Let me count the ways…”

I know we tend to get a little poetic about our Rhone varietals at the girl & the fig, but of all the grapes we work with, Grenache is by far the favorite. For me, it’s because of its versatility. Like our food, this varietal seems to have its own seasons.


In the spring, we anxiously await the release of the Grenache Rosés, with their beautiful aromas of strawberry and watermelon, the flavors of citrus and wildflowers and the generous acidity that makes us want another glass. In summer, we start to crave Grenache Blanc, the perfect patio wine, served ice cold, the green apple and mandarin orange flavors making it the perfect accompaniment to our fresh salads and lighter dishes. Once fall arrives, we transition into reds, the lighter styles of Grenache Noir pair incredibly with the autumnal flavors of clove, cinnamon and Allspice. When the cold days of winter are upon us, we start to see the more brooding style of Grenache, full of black pepper, raisins and cherries, these wines are just begging to be served alongside a hearty stew or with a thick slab of red meat.



Grenache originated in Northern Spain and Southern France, but we have seen a noticeable rise in interest and plantings here in the United States, particularly in California. This makes sense for a number of reasons, the least of which is its rise in popularity among savvy consumers. Younger drinkers are looking for alternatives to Cabernet Sauvignon and Pinot Noir, wines that their parents drink and now command top dollar for the few that can afford to drink it on a daily basis. Climate change also plays a huge part in this revolution; Grenache thrives in hot weather and can survive with little water.
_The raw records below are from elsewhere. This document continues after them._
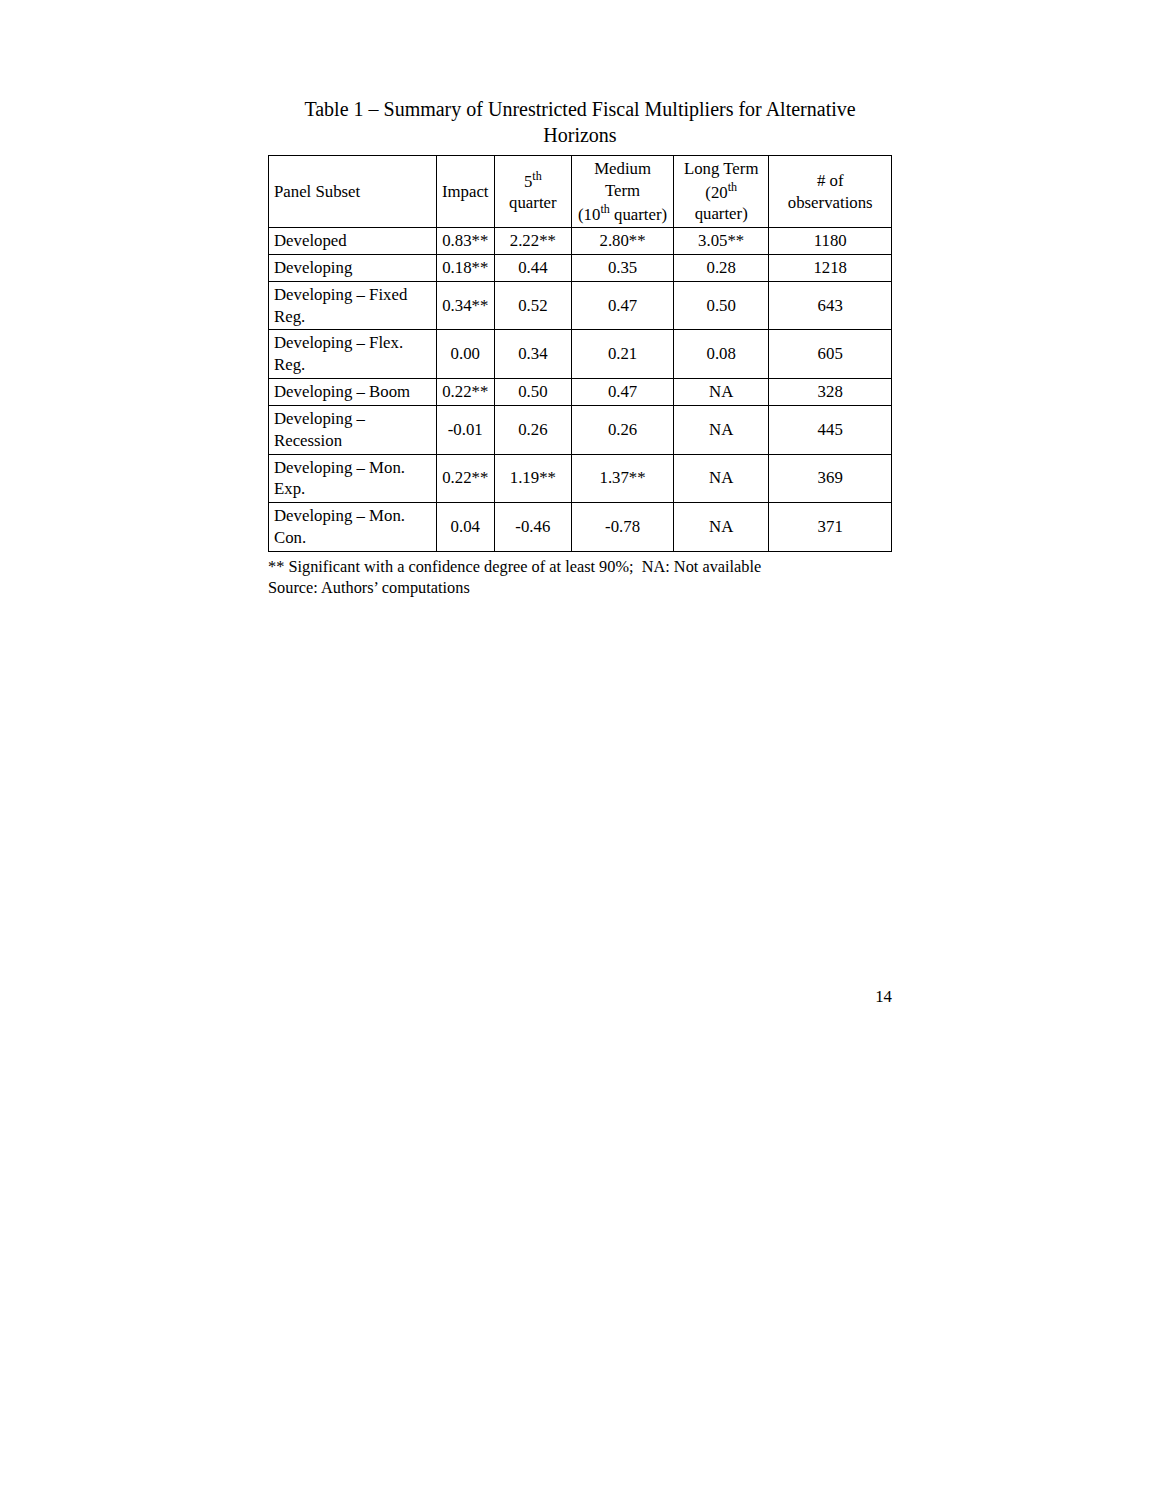Table 1 – Summary of Unrestricted Fiscal Multipliers for Alternative Horizons
| Panel Subset | Impact | 5 th quarter | Medium Term (10 th quarter) | Long Term (20 th quarter) | # of observations |
| --- | --- | --- | --- | --- | --- |
| Developed | 0.83** | 2.22** | 2.80** | 3.05** | 1180 |
| Developing | 0.18** | 0.44 | 0.35 | 0.28 | 1218 |
| Developing – Fixed Reg. | 0.34** | 0.52 | 0.47 | 0.50 | 643 |
| Developing – Flex. Reg. | 0.00 | 0.34 | 0.21 | 0.08 | 605 |
| Developing – Boom | 0.22** | 0.50 | 0.47 | NA | 328 |
| Developing – Recession | -0.01 | 0.26 | 0.26 | NA | 445 |
| Developing – Mon. Exp. | 0.22** | 1.19** | 1.37** | NA | 369 |
| Developing – Mon. Con. | 0.04 | -0.46 | -0.78 | NA | 371 |
** Significant with a confidence degree of at least 90%; NA: Not available
Source: Authors’ computations
14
For those of us who live in California, these conditions are all too familiar.


If you’re in to sweet wines, I have a special treat for you. One of the rare pleasures in life is drinking Grenache dessert wine with chocolate. These wines cannot be called a “port” (as they are not made in Portugal), but they are created in the style of those from Banyuls and Maury in the deep South of France. Sommeliers around the world will argue for days about pairing red wine with chocolate, but there is one thing they will universally agree on: Banyuls and chocolate is one of the greatest gastronomic experiences one can have in life. We are currently pouring the M. Chapoutier Banyuls on our dessert menu which may be sampled with our profiteroles, or, even better, with our chocolate trifle.


Now with all this said, I hope you don’t feel like you must “stick to the rules” and only drink Grenache Blanc in summer. At this very moment, it is 40 degrees outside and I am drinking a Grenache Rose while I write these words; what’s most important, like Romeo and Juliet, is to follow your heart - and my heart is all about Grenache.